I've seen a few discussions elsewhere where people discuss things objectively. The rules on that site (not Reddit) are extremely heavy handed but it gets the job done. So yes I'd say it's definitely possible. The right set of rules will need to be set in place for it to work though and punishment has to be one hundred percent equal to BOTH sides. Not just the side the majority agree with.
After getting involved in the gender discussion here, I don't think we need a ~politics anytime soon. I can't imagine how much that would segment the community and start establishing an echo chamber. Some form of non-biased (this is already impossible lmao) moderation needs to be established. It can't be community voting based or that creates selection bias and an echo chamber, and it can't be someone who is obviously on one side.
I agree but I'm also curious to see what "would" happen if we got one now rather than later.

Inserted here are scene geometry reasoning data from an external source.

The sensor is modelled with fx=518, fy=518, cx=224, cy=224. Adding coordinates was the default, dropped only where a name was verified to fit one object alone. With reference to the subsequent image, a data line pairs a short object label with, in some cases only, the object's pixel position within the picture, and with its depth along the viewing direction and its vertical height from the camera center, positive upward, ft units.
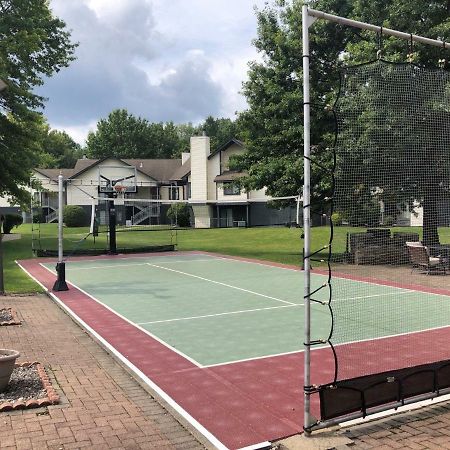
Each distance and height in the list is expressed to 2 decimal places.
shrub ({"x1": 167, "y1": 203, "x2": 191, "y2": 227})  161.27 +2.12
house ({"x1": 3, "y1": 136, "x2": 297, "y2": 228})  154.37 +10.90
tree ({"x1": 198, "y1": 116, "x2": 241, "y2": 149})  264.11 +50.64
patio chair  47.19 -3.91
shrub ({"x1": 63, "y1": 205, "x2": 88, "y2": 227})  163.22 +2.67
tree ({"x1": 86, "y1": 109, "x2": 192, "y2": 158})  242.86 +40.01
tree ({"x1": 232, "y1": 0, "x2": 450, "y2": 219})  51.31 +17.01
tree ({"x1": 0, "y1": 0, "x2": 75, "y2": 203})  69.00 +18.39
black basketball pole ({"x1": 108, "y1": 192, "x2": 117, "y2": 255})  80.69 -0.97
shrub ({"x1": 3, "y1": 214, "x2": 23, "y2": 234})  111.24 +0.75
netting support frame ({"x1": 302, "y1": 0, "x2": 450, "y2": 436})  14.96 +0.35
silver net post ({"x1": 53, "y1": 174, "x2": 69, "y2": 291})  44.34 -4.28
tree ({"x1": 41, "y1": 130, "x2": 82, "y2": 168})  272.51 +37.78
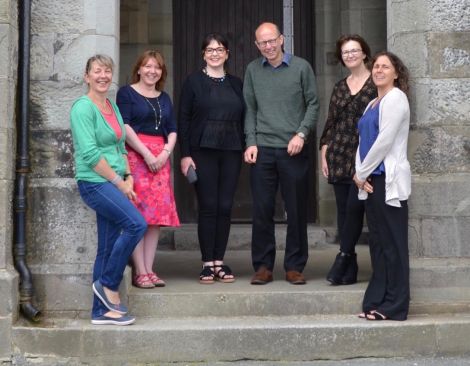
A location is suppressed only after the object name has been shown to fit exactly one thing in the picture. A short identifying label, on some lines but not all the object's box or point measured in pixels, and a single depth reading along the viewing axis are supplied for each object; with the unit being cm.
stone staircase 553
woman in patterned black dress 616
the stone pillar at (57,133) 592
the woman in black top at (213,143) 637
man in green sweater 633
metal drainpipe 575
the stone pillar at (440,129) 603
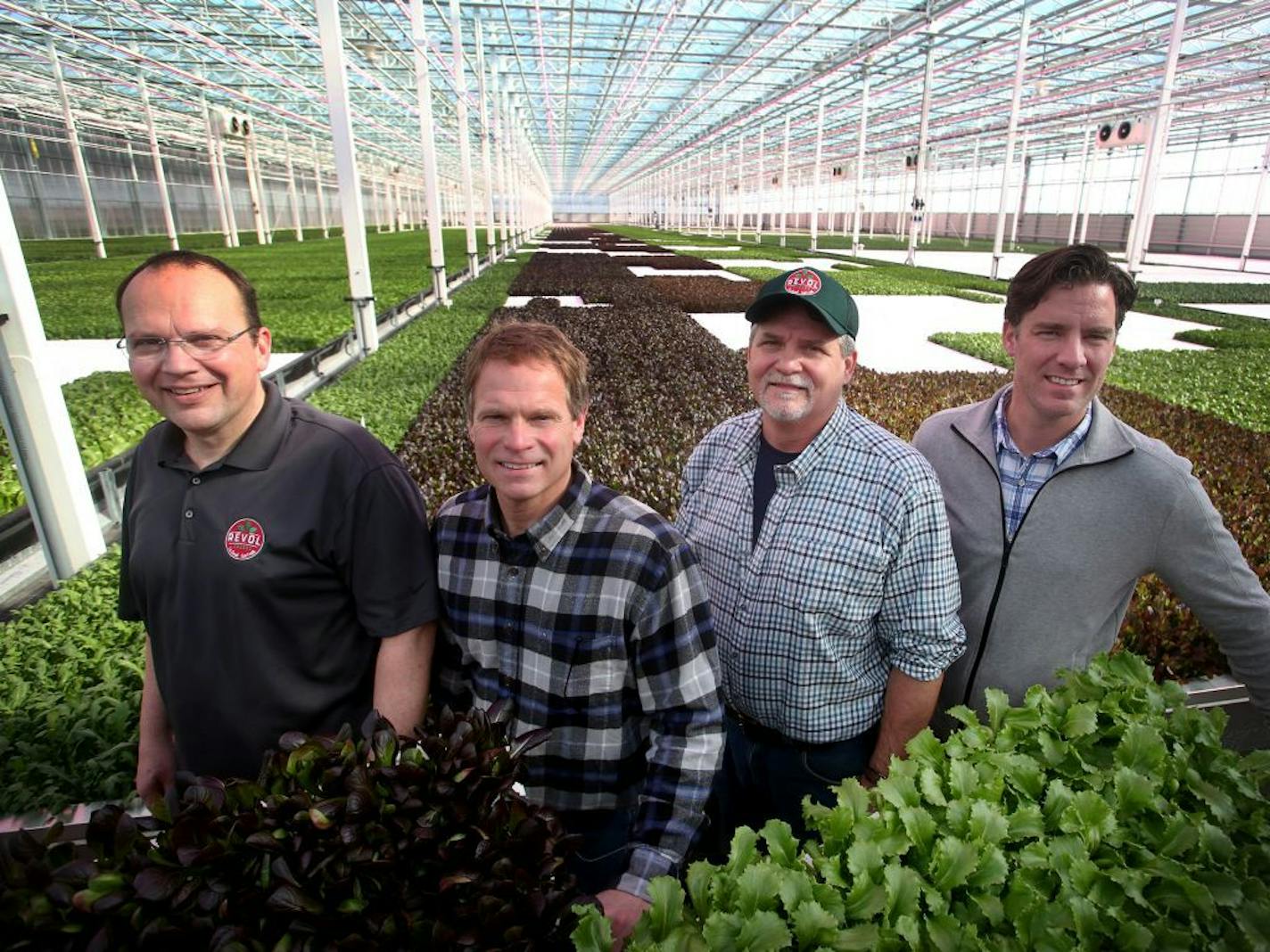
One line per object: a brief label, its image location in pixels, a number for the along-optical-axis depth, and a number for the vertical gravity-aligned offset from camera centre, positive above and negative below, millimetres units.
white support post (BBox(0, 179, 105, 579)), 4199 -1141
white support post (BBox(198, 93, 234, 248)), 29048 +2145
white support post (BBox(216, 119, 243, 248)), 32656 +1298
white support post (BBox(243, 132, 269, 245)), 33219 +1868
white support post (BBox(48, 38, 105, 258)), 21656 +2444
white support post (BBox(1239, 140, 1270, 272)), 29234 +349
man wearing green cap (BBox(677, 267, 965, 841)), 2184 -1006
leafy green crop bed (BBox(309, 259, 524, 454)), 7031 -1698
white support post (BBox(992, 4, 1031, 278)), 19625 +2301
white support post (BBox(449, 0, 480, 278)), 17250 +2622
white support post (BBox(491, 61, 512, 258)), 29567 +3382
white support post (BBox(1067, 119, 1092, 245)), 36219 +3079
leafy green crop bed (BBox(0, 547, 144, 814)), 2729 -1878
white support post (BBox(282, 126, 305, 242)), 38581 +2413
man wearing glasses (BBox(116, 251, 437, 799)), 1857 -761
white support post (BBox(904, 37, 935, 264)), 24172 +1957
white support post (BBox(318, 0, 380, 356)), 9297 +676
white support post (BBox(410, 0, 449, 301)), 13648 +1441
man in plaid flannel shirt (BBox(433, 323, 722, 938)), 1745 -909
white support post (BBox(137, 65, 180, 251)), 23969 +2603
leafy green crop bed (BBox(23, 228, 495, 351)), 13289 -1332
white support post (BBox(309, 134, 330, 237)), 37416 +2222
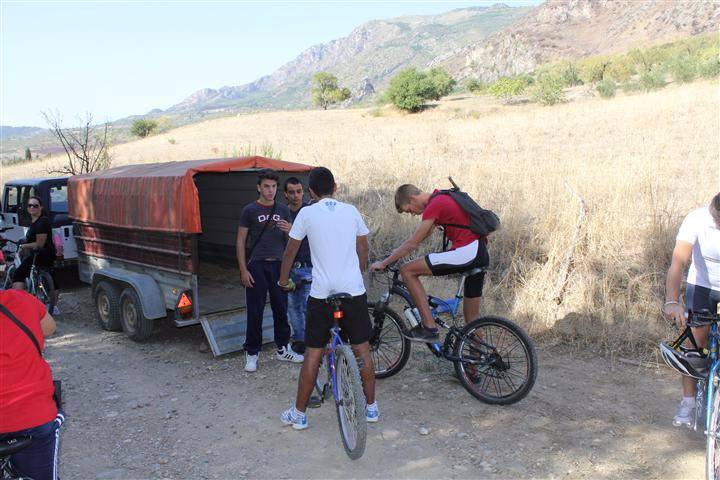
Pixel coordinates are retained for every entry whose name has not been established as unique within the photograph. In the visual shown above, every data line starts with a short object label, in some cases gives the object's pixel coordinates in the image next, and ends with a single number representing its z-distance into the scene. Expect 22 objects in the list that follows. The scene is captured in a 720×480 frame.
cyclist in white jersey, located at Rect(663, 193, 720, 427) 3.80
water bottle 5.10
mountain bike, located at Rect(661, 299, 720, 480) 3.48
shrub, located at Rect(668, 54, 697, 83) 25.35
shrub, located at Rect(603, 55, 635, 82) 37.11
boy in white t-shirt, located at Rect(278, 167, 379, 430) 4.03
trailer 6.30
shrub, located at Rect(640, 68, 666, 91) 25.69
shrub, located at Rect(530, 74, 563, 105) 29.95
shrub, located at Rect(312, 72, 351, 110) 67.12
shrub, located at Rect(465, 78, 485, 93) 49.91
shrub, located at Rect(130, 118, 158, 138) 49.53
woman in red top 2.53
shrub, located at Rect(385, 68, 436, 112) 38.34
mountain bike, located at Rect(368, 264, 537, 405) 4.63
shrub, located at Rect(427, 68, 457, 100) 40.78
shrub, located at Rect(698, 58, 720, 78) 23.91
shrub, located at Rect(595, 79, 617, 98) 27.19
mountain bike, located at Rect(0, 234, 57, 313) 8.01
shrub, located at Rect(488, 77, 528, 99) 37.19
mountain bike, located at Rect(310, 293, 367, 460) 3.83
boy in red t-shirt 4.83
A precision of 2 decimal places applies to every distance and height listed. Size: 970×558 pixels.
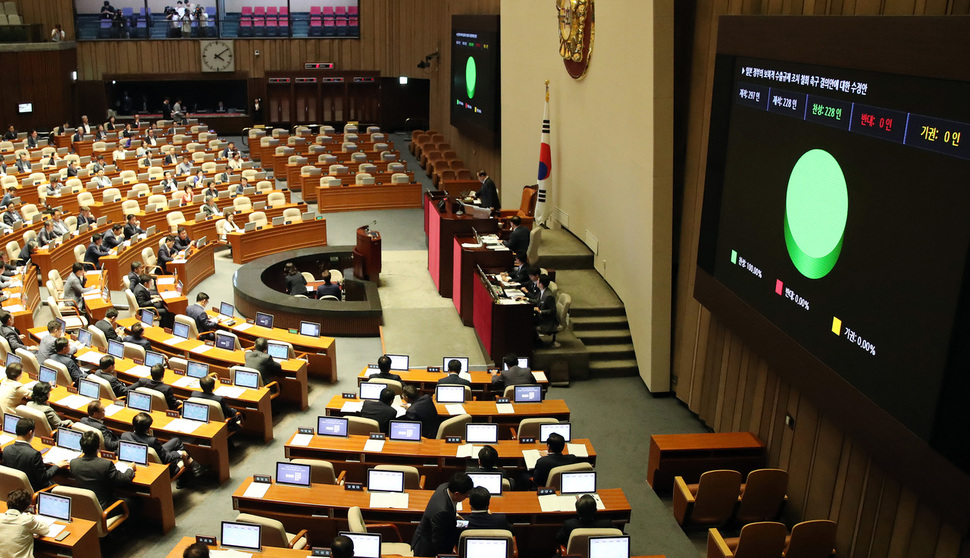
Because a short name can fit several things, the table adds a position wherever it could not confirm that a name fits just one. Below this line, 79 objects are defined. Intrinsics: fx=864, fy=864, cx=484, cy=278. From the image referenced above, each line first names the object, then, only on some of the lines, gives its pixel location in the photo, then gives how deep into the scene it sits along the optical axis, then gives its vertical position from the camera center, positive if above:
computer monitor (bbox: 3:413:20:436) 8.36 -3.75
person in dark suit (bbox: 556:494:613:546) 6.64 -3.65
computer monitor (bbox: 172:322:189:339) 11.46 -3.91
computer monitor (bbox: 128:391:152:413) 9.12 -3.84
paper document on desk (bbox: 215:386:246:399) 9.69 -3.99
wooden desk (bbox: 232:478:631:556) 7.18 -3.88
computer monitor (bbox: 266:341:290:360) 10.94 -3.95
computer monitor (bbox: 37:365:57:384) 9.76 -3.85
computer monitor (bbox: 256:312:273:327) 12.05 -3.95
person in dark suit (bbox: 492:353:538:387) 9.87 -3.79
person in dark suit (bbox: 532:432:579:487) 7.72 -3.70
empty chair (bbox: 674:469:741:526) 7.96 -4.17
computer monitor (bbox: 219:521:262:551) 6.45 -3.66
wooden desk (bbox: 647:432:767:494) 8.79 -4.14
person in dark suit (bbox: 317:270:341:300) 14.13 -4.11
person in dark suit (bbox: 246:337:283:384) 10.42 -3.92
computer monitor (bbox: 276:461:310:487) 7.46 -3.72
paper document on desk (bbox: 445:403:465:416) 9.20 -3.91
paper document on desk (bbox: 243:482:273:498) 7.31 -3.82
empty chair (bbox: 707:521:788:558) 6.96 -3.96
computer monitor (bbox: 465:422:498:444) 8.41 -3.77
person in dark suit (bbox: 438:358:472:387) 9.66 -3.74
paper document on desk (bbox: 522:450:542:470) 8.00 -3.84
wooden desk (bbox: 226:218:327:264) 16.81 -4.13
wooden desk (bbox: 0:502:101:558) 6.76 -3.96
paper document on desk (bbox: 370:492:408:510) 7.18 -3.80
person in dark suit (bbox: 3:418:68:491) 7.52 -3.68
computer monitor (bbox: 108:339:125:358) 10.70 -3.89
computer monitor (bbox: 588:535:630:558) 6.36 -3.63
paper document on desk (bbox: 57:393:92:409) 9.24 -3.94
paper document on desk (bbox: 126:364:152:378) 10.14 -3.95
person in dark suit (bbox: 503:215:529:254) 13.12 -3.08
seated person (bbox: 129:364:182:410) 9.27 -3.77
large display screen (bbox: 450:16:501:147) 19.45 -1.07
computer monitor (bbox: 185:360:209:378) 10.02 -3.86
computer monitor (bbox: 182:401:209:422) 8.95 -3.86
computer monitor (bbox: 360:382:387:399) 9.31 -3.76
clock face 31.00 -1.07
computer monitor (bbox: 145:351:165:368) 10.36 -3.86
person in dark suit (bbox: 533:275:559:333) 11.41 -3.58
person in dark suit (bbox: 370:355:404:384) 9.56 -3.64
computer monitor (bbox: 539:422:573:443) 8.43 -3.74
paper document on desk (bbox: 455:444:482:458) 8.18 -3.85
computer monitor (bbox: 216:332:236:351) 11.17 -3.94
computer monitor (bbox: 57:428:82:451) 8.09 -3.76
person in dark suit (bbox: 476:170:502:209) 16.27 -2.97
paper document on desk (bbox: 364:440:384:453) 8.23 -3.85
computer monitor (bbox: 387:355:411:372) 10.49 -3.90
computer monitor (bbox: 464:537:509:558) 6.20 -3.58
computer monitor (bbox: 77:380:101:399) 9.38 -3.84
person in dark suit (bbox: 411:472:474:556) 6.39 -3.50
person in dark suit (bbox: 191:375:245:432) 9.17 -3.90
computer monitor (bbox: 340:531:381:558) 6.27 -3.61
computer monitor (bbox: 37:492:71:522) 7.00 -3.77
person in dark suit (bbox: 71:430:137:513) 7.47 -3.75
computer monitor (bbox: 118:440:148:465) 7.94 -3.80
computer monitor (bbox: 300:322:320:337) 11.91 -4.01
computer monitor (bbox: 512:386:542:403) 9.56 -3.87
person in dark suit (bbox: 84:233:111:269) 14.84 -3.81
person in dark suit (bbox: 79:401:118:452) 8.20 -3.76
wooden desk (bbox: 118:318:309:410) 10.63 -4.08
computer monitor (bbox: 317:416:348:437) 8.45 -3.76
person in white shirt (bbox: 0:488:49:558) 6.46 -3.66
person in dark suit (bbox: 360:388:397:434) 8.76 -3.74
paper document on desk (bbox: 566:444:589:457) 8.23 -3.86
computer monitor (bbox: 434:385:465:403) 9.43 -3.82
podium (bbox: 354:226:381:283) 14.95 -3.81
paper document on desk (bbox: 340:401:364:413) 9.16 -3.90
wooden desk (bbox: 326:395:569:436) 9.19 -3.93
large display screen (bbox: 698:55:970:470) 5.73 -1.38
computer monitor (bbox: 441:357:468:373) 10.21 -3.87
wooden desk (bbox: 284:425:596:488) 8.16 -3.91
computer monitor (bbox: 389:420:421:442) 8.44 -3.78
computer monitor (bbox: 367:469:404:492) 7.38 -3.72
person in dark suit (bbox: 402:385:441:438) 8.73 -3.74
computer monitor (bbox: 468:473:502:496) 7.29 -3.66
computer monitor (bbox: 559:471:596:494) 7.41 -3.73
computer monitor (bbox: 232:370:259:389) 10.00 -3.93
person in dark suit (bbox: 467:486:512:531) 6.46 -3.55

That gender pronoun thread already made it pretty clear that all sorts of people visit here and it was more or less civil. So having an unmoderated, (aside from the admins) downvote-less political ~ would be something very interesting to see.
I imagine it would eventually devolve into an echo chamber, like most do. But I'm interested to see what would happen too honestly. It could be a good experiment.
I'm hurt that no one in this thread has even mentioned the politics threads that have already happened. It's like ya'll are more caught up in the idea of a ~politics discussion space than the reality of how it's currently happening.
The problem of many political threads, like the problem of many philosophy threads, is the vagueness of the starting point. If you frame debate on a discussably narrow topic (and take care not to poison the well of good faith out the gate by attacking one ideological standpoint or another), you can have meaningful exchange. In go1dfish's terms, you should sacrifice a little bit of "honesty" (in the sense that you're not foaming at the mouth every time you mention "Trump" or "Sanders" or something) to encourage a wider diversity in opinion.